● **SELECTION**:
┄┄┄┄┄┄┄┄┄┄

Thanks for the time and advice!

----------


## William

Kai

I think Bioengineering will be a restricted business under the Foreign Business Act.  As such I would need to look into that.

Having said that, your writing style indicates to me that you are an American, if that's the case we may be able to establish an exception for you under the US-Thai Treaty.  In this case, you would need to act fairly quickly, as the US-Thai Treaty is close to expiring and new registrations may only be accepted for a limited time.

----------


## lom

> the US-Thai Treaty is close to expiring


By end of this year, isn&#180;t it ?

----------


## William

was meant to be last year, but because the new FTA has not been agreed the Ministry of Commerce is still accepting new applications/registrations.

----------


## Itchy

I think you'll find that if you have bio engineering skills and want to be in Asia then the place to go would be Singapore - They are actively promoting Singapore and a center of excellence in Bio Engineering.

Unlike Thailand's Hubs, Singapore gets down to business and really helps out.

----------


## diaw

Thailand has a course running at Chula for Nanotechnology & this is probably the closest they'll dream of getting to BioEngineering.

Singapore would be, by far, your better bet... leagues further, in fact. Tax-breaks for ?3-5 years?, cheap office space etc.

Thailand will just lose you money & Singapore is a prefered 'street-address'.

----------


## Butterfly

> Unlike Thailand's Hubs, Singapore gets down to business and really helps out.


Yep, that about sum it up





> Thailand will just lose you money & Singapore is a prefered 'street-address'.

┄┄┄┄┄┄┄┄┄┄

● **RECORD SET**:

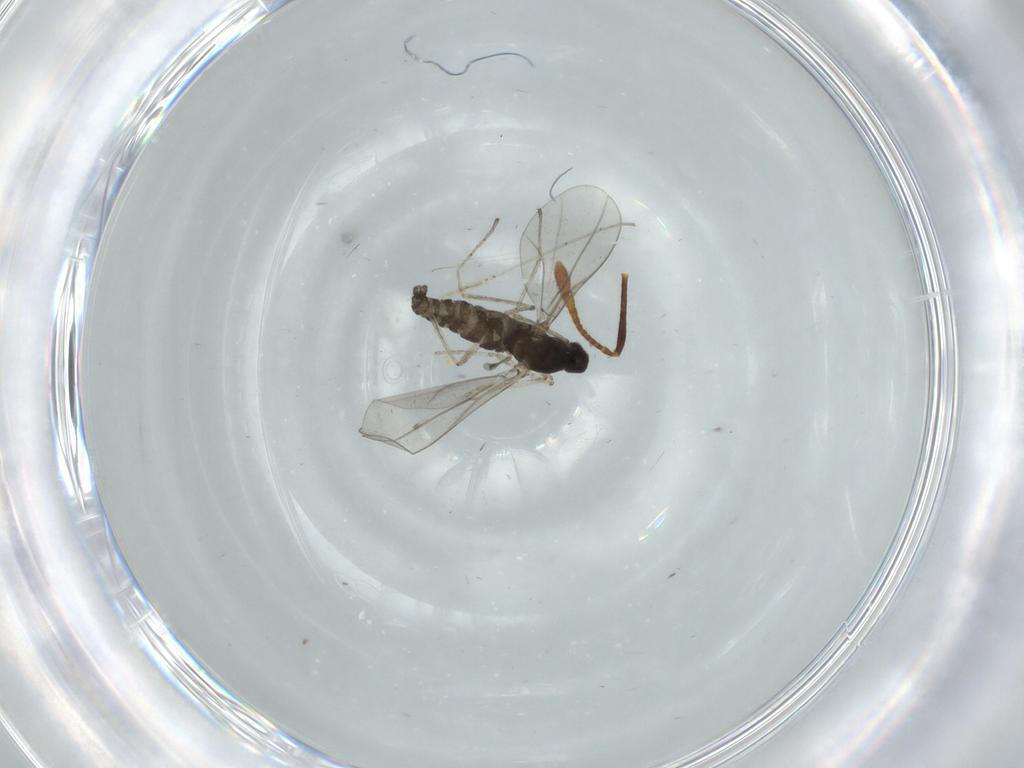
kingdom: Animalia
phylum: Arthropoda
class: Insecta
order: Diptera
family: Cecidomyiidae
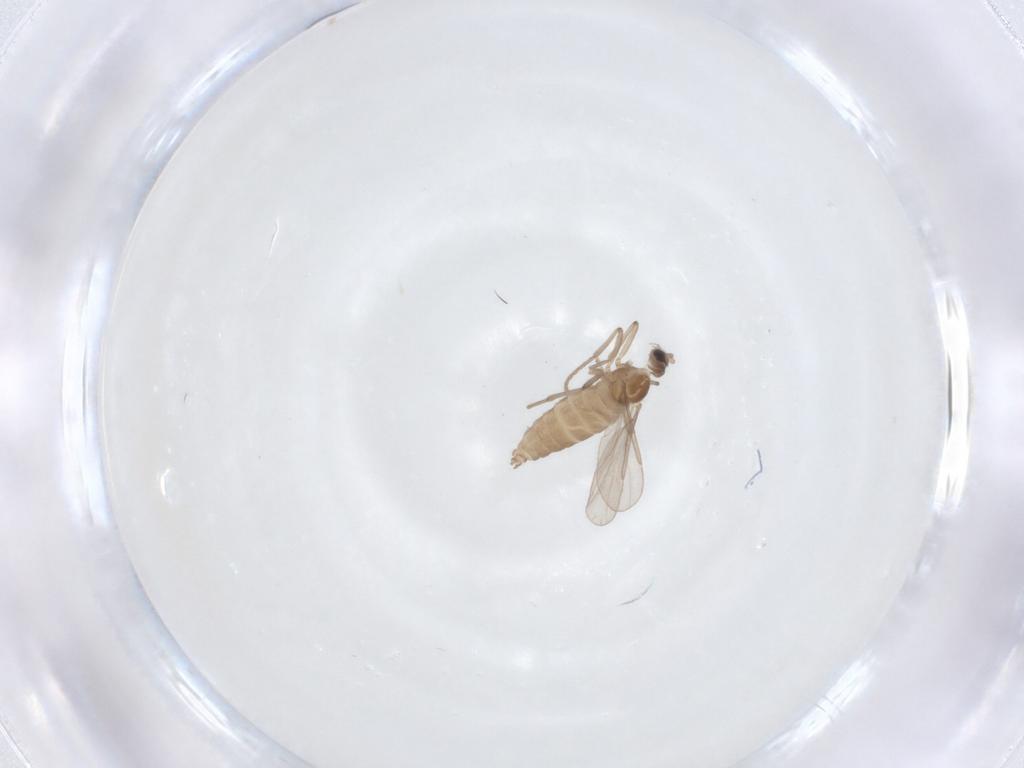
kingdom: Animalia
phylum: Arthropoda
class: Insecta
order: Diptera
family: Cecidomyiidae
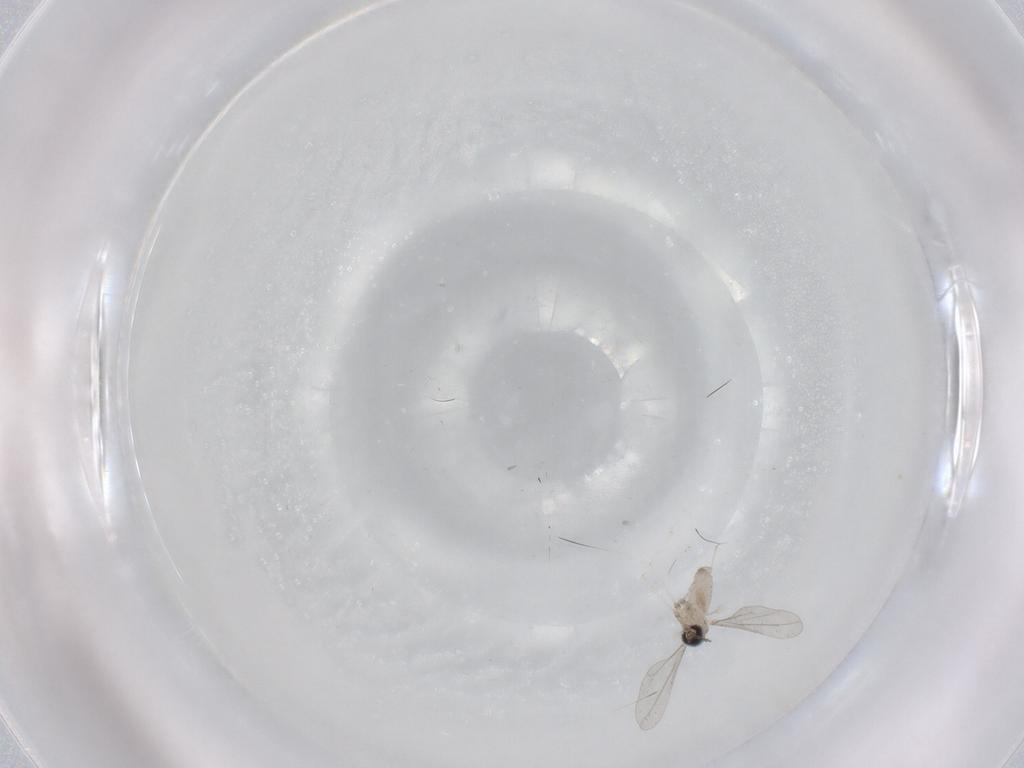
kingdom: Animalia
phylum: Arthropoda
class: Insecta
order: Diptera
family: Cecidomyiidae
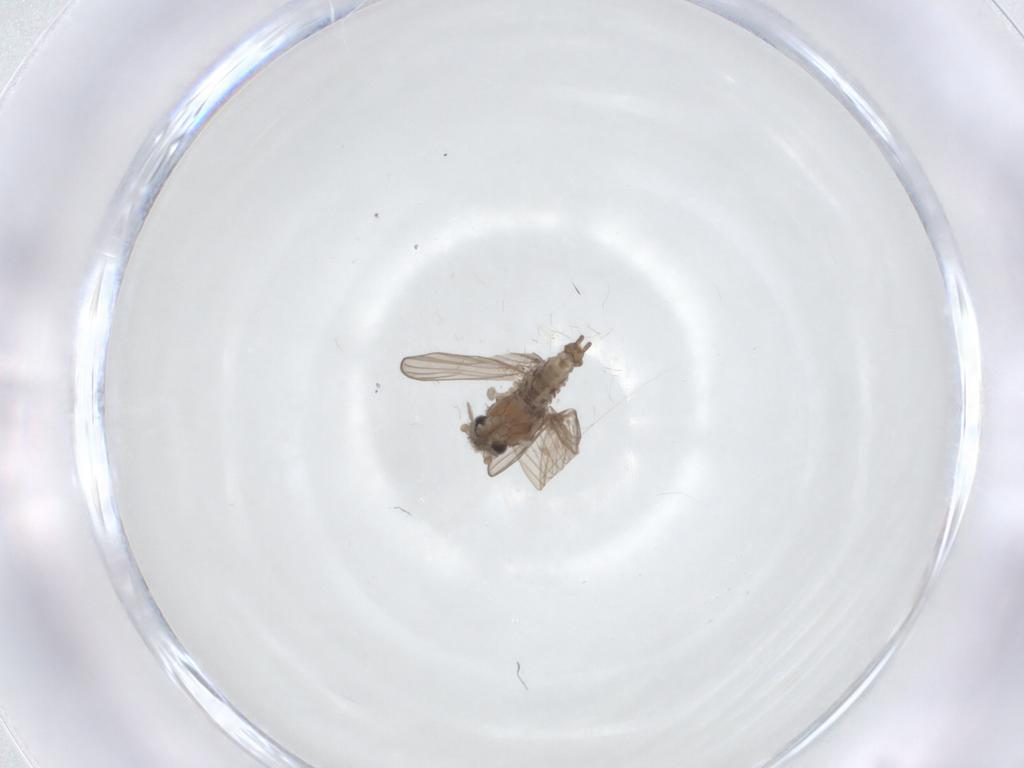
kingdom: Animalia
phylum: Arthropoda
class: Insecta
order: Diptera
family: Psychodidae
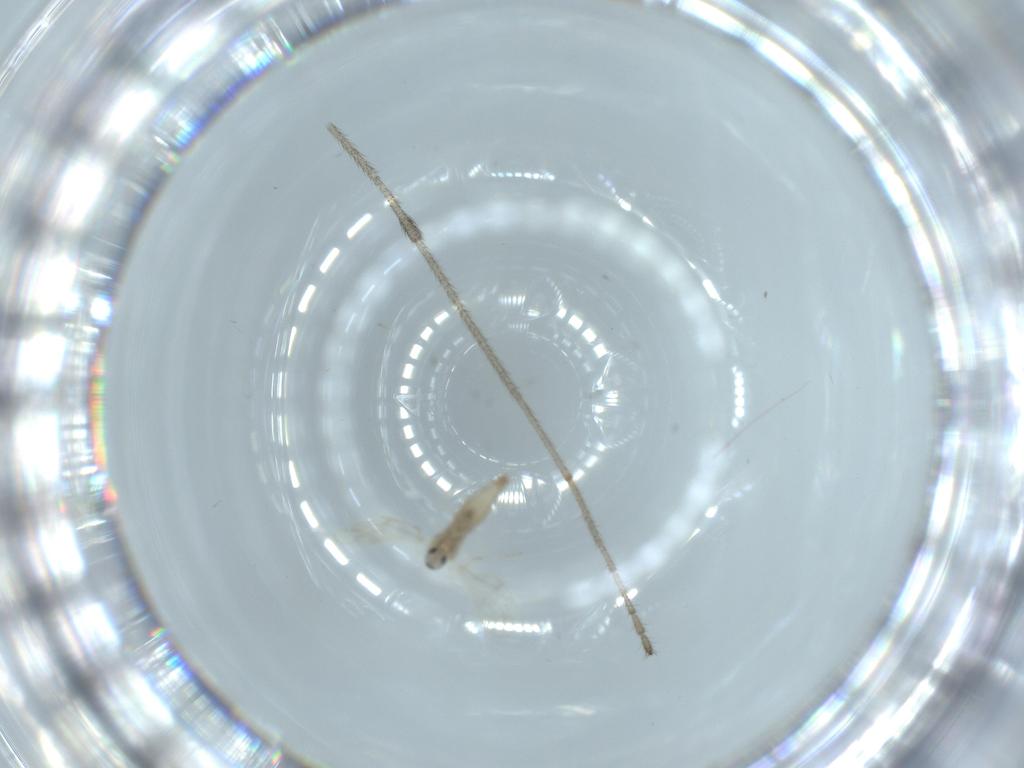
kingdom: Animalia
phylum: Arthropoda
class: Insecta
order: Diptera
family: Limoniidae
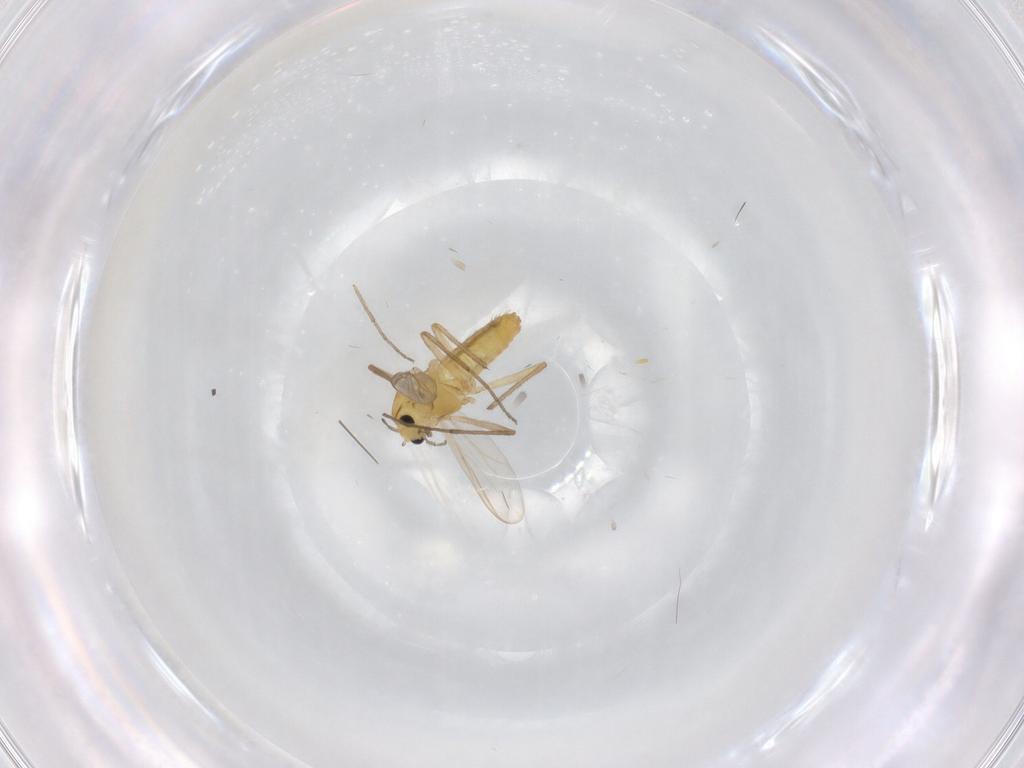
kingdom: Animalia
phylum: Arthropoda
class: Insecta
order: Diptera
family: Chironomidae
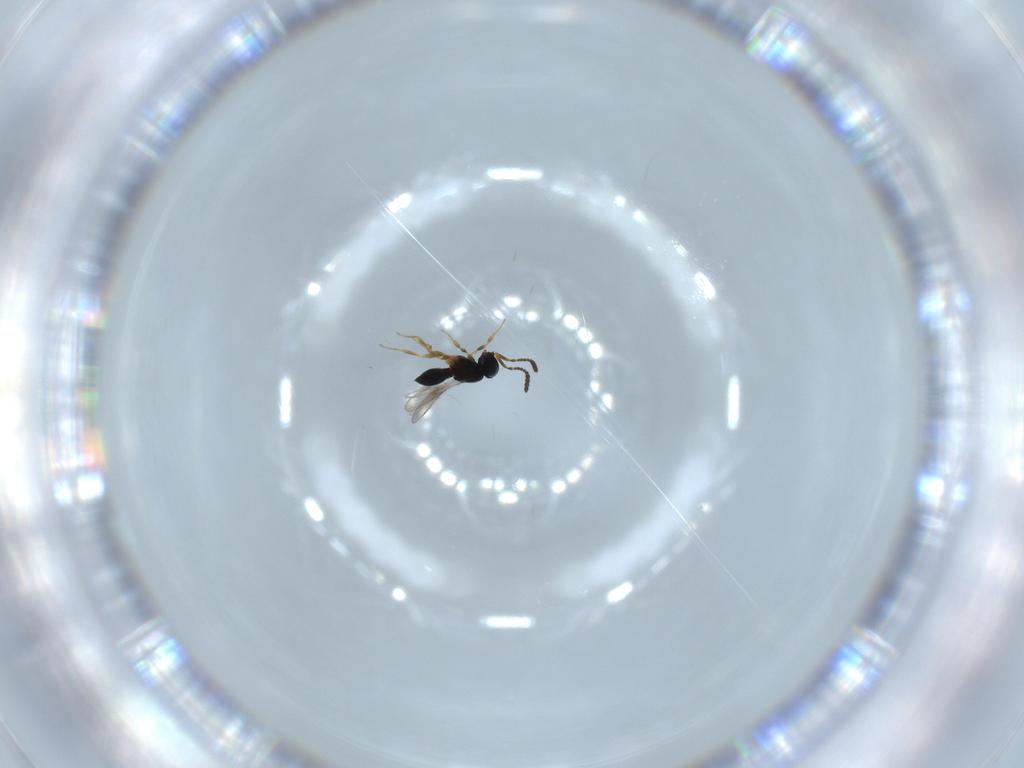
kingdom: Animalia
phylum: Arthropoda
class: Insecta
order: Hymenoptera
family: Scelionidae
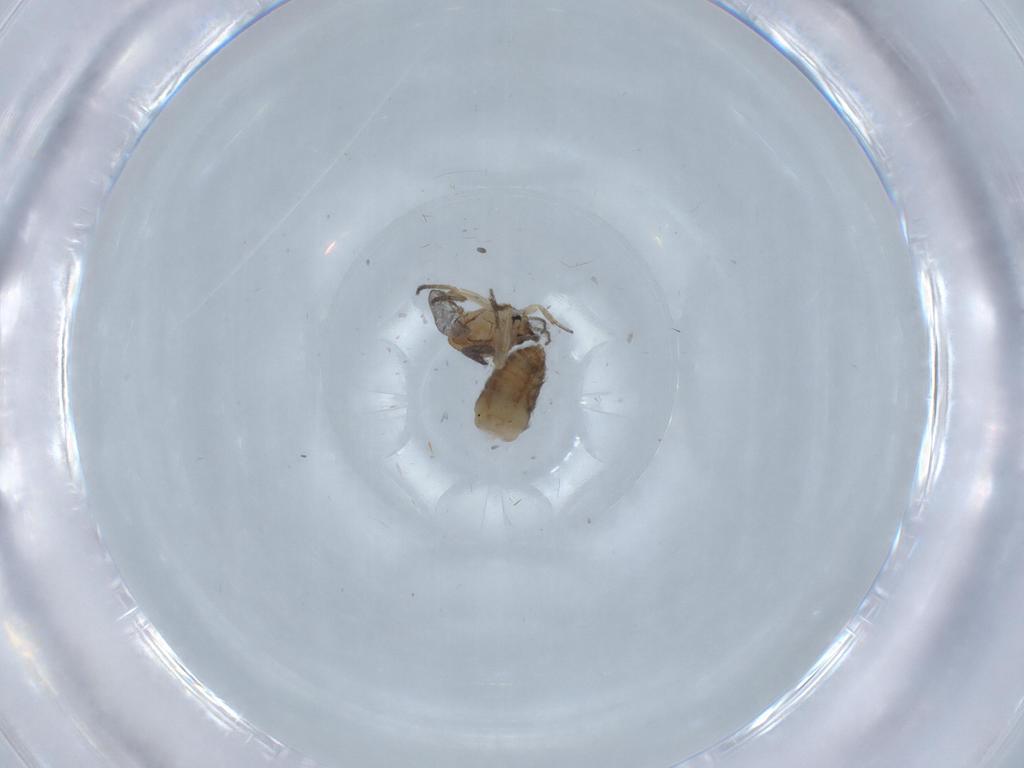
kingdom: Animalia
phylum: Arthropoda
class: Insecta
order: Diptera
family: Ceratopogonidae
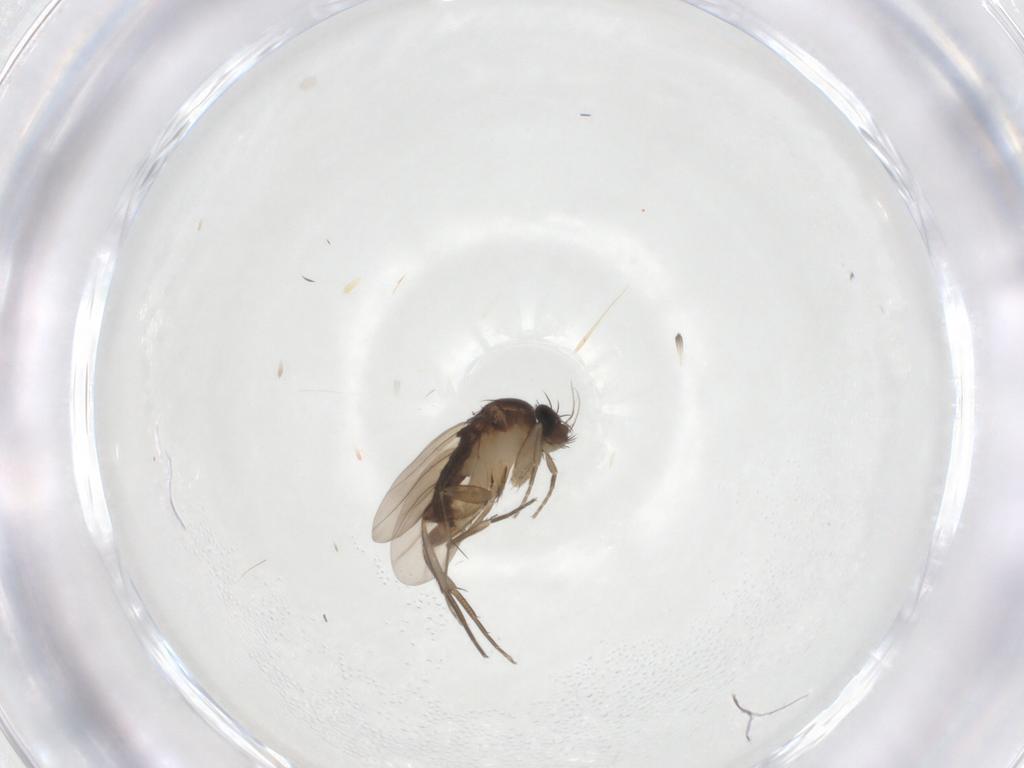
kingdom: Animalia
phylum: Arthropoda
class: Insecta
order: Diptera
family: Phoridae
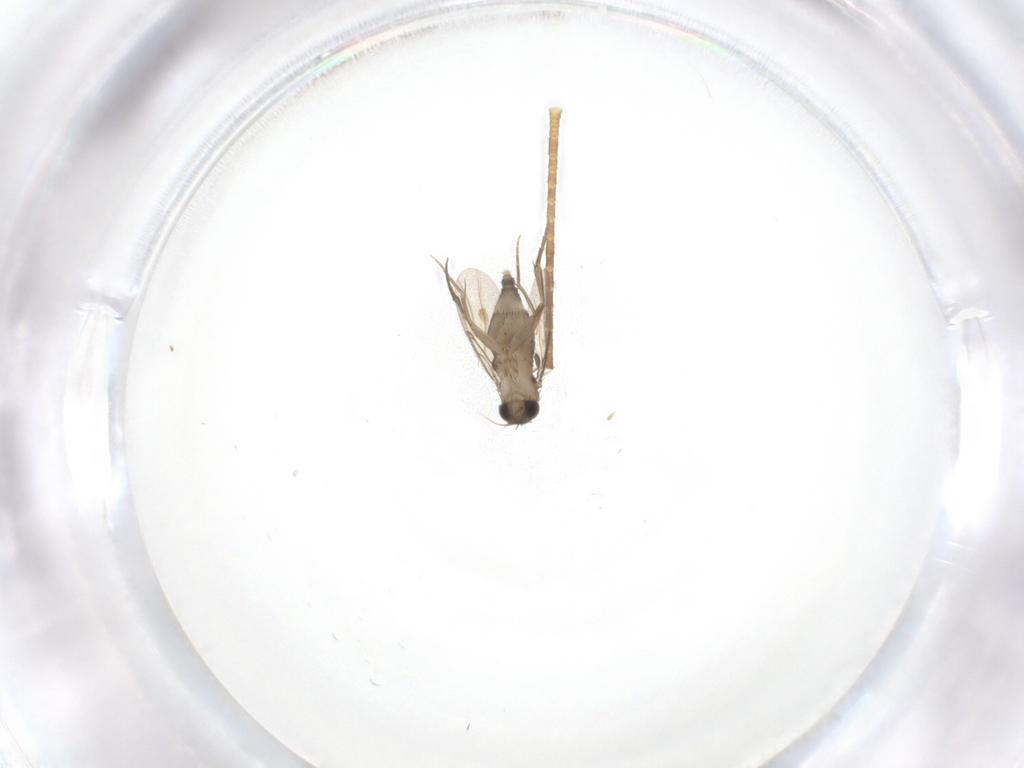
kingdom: Animalia
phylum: Arthropoda
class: Insecta
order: Diptera
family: Phoridae
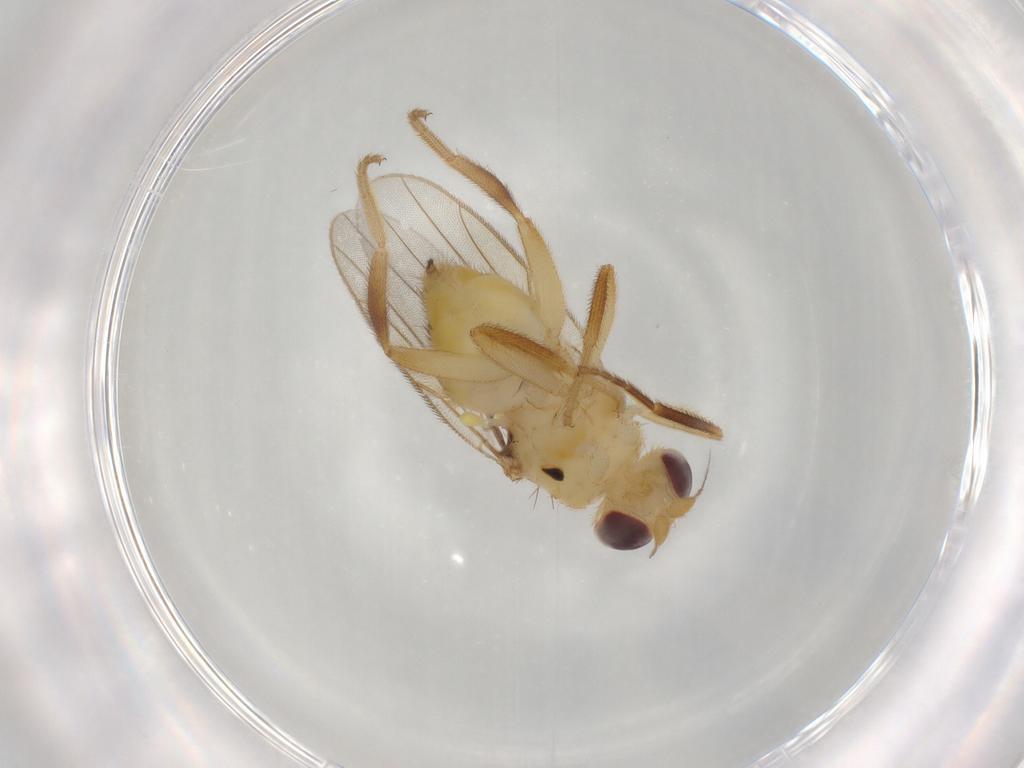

┄┄┄┄┄┄┄┄┄┄

● **SHORT PROBLEM**:
Answer these from the forum thread:
(a) Under which act does William expect bioengineering to be a restricted business?
(b) According to William, why is the Ministry of Commerce still accepting new applications and registrations?
(c) Where does diaw say Thailand has a course running for nanotechnology?

● **IN RESPONSE**:
(a) The Foreign Business Act.
(b) Because the new FTA has not been agreed.
(c) At Chula.